RAW DATA —

.....

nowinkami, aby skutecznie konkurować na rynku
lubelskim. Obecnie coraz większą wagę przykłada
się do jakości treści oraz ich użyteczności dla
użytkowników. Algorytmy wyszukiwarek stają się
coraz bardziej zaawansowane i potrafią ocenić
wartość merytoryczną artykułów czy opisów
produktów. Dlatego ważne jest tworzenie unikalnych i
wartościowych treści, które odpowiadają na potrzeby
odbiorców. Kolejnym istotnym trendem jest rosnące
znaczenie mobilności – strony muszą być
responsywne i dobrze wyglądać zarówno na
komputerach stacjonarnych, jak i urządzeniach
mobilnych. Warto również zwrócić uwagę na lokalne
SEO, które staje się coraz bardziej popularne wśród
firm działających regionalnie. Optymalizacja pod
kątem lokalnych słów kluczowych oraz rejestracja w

.....

Report each line of the items that contains the string "treści", copying the full line. Case counts.

się do jakości treści oraz ich użyteczności dla
wartościowych treści, które odpowiadają na potrzeby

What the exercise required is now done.